Indian politics is heavily criminalised and thrives on corruption. The large middle class wallows in shallow consumerism and lacks a social conscience. India's higher education is in a shambles, and its creative output in philosophy and the social and natural sciences meagre. Its deeply colonised consciousness remains parasitic on the West. Overall, independent India's performance merits a middle second class.

How are India's successes and failures related, and how can they be explained? Sunil Khilnani's elegant and well-argued book addresses these and related questions. Although at places hurried and inconclusive, and somewhat over- committed to the modernist project, he tackles them with erudition and insight.

In Khilnani's view, India began well under its first prime minister. Jawaharlal Nehru was convinced that India needed a strong state both to hold the country together and to give it a coherent identity. He knew that the state had to be democratic, secular, culturally plural and committed to industrialisation. Accordingly he devoted his considerable energies to building up state institutions, consolidating the Congress Party, successfully selling his pluralist vision to the masses, and giving the new state popular legitimacy.

For Khilnani, Indira Gandhi's long rule represented a change for the worse, though not without redeeming features. She split Congress, politicised state institutions, undermined federalism and revived religious and caste identities. Relying on crude populist appeals, she undermined the role of mediating institutions and equated democracy with simple majority rule. Her economic strategy was incoherent, weakly implemented and heavily mortgaged to the cause of her own survival.
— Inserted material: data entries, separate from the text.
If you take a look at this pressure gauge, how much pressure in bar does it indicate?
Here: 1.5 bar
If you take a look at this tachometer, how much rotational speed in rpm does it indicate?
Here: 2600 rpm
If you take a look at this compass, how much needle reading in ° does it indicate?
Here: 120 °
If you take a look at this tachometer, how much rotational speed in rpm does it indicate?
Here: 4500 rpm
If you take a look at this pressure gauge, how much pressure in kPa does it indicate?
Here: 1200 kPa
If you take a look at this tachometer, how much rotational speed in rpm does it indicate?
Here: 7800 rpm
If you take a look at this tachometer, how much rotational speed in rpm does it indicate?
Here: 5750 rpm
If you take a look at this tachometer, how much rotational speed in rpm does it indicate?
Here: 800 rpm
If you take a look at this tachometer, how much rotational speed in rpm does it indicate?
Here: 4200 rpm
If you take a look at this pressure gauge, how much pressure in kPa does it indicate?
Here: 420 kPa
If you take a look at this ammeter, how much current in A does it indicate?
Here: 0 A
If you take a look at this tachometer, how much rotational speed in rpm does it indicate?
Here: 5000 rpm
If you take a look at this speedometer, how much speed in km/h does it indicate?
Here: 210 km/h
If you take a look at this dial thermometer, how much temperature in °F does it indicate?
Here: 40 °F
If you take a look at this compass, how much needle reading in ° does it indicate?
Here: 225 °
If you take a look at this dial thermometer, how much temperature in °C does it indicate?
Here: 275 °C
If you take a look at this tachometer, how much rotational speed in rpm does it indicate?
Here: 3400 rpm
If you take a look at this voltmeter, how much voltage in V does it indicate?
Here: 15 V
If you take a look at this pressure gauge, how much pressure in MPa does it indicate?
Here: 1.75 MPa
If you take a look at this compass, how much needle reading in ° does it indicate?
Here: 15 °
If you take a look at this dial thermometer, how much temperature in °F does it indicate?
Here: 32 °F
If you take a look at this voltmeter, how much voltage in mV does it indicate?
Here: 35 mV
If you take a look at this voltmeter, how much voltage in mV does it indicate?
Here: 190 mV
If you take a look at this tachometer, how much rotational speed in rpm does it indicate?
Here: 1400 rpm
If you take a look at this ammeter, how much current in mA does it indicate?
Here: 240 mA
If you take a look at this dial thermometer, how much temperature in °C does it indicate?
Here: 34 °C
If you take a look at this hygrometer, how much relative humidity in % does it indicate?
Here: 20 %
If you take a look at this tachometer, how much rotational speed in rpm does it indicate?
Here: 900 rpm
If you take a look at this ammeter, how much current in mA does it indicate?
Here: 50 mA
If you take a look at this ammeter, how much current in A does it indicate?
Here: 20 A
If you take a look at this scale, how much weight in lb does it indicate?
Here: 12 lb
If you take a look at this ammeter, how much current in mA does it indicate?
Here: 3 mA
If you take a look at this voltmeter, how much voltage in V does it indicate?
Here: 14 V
However, Mrs Gandhi's populism had the ironic consequence of deepening democracy. Once people were told that they were the ultimate and unmediated source of power, they used it in every way they could to pursue their goals. For Khilnani, Mrs Gandhi's successors - including her son Rajiv - lacked even such vision as she had, and were largely content to stay in power by sectional appeals and devolving power to the regions. When the Indian economy became virtually bankrupt in the early 1990s, they turned to liberalisation as a panacea without much thought as to how it affected the poor and sucked the country into the global economy.

For Khilnani, unrestrained liberalisation, the rise of Hindu nationalism, pressures for a one-dimensional national identity and the failure to appreciate the centrality of the state constitute the major dangers facing the country today. He rightly suggests that the answer lies in a pluralist vision of India committed both to respect for its deep diversity and to coherent economic development.

Much of what Khilnani says is persuasive and deserves attention. I was disappointed that Nehru was not located in the modernist tradition, which had begun to develop from the early decades of the 19th-century onwards. As a result, he appears to come from nowhere and seems more original than he really was.

Although Khilnani is right to stress the importance of the state and democracy, he uncritically accepts the Western understanding of them and misses the complex ways in which Indians have given them distinctly Indian forms. As for Hindu nationalism, its belated entry on the scene needs an historical context. For nearly 25 years, Nehru's secularism was a regnant doctrine. Neglected and despised visions of Indian identity predictably struck back at the first available opportunity, with a militancy that augurs ill for the country. If they are to be tamed, the Nehruvian vision needs to be broadened and deepened.